Three Animal - Rights Activists Sentenced

New York Times/September 12, 2006

Trenton, N.J. -- Three animal rights activists convicted of using their Web site to incite threats and harassment against a company that tests products on animals received prison sentences Tuesday ranging from four to six years.

They were also ordered to pay a total of $1 million in restitution to the company and people they terrorized. All three said they would appeal.

Three other members of Stop Huntingdon Animal Cruelty are awaiting sentencing within the next two weeks.

Along with the organization itself, the six activists were convicted in March of using a Web site to incite threats, harassment and vandalism against Huntingdon Life Sciences, a company that tests drugs and household products on animals.

The government charged that the group waged a five-year campaign against the company, posting the names, addresses and phone numbers of Huntingdon employees and those who do business with the company, and personal information such as where they go to church and where their children attend school.

Many of those people saw their homes vandalized and received threatening e-mails, faxes and phone calls.

The group, based in Philadelphia, maintains its actions were protected under the First Amendment. Defense attorneys tried to portray their clients as well-meaning animal-lovers who committed a "crime of compassion."

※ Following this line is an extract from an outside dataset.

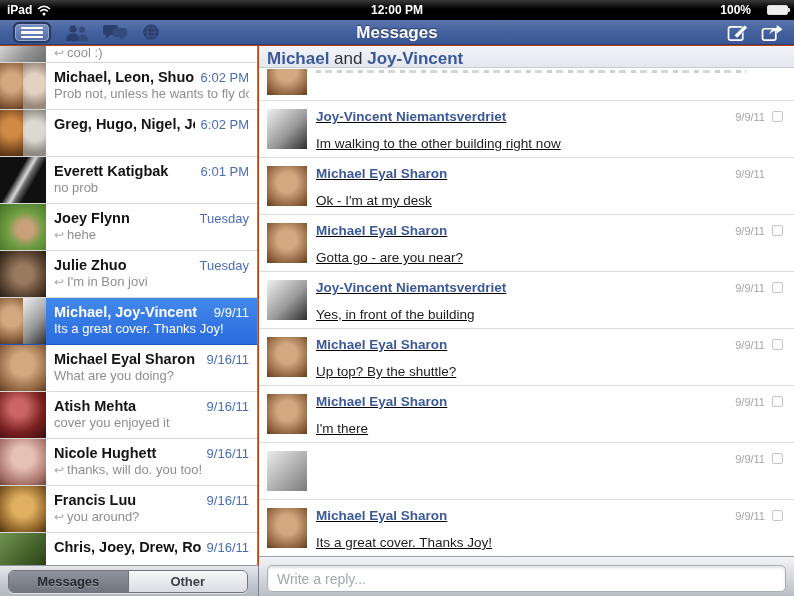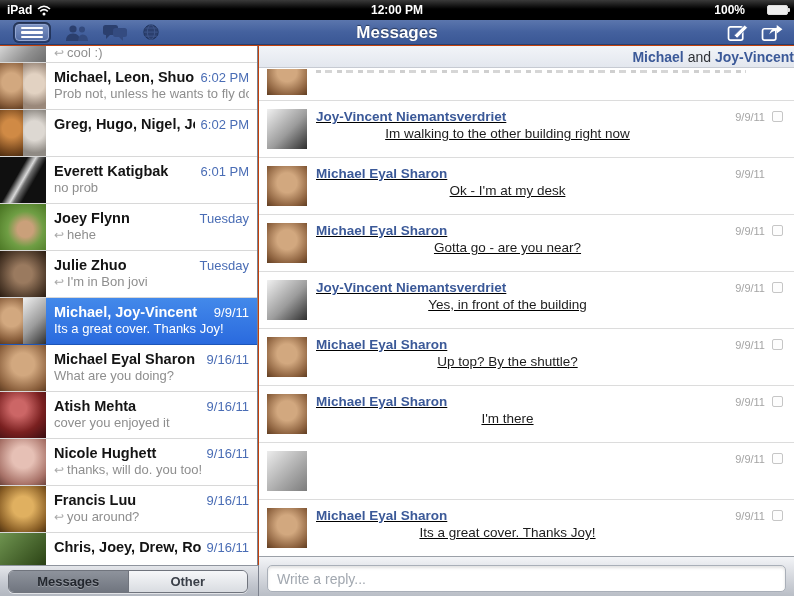"100%" .sb-right { gap: 22px -> 16px }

"None of it's fair," defendant Jacob Conroy, the Web site manager, said after the hearing.

The defendants, all in their late 20s or early 30s, were not accused of directly making threats or carrying out vandalism.

The three sentenced were the president of SHAC, Kevin Kjonaas of Minnesota; campaign coordinator Lauren Gazzola of Connecticut; and Conroy, of California. Kjonaas was sentenced to six years in prison, Gazzola to four years and four months, and Conroy to four years.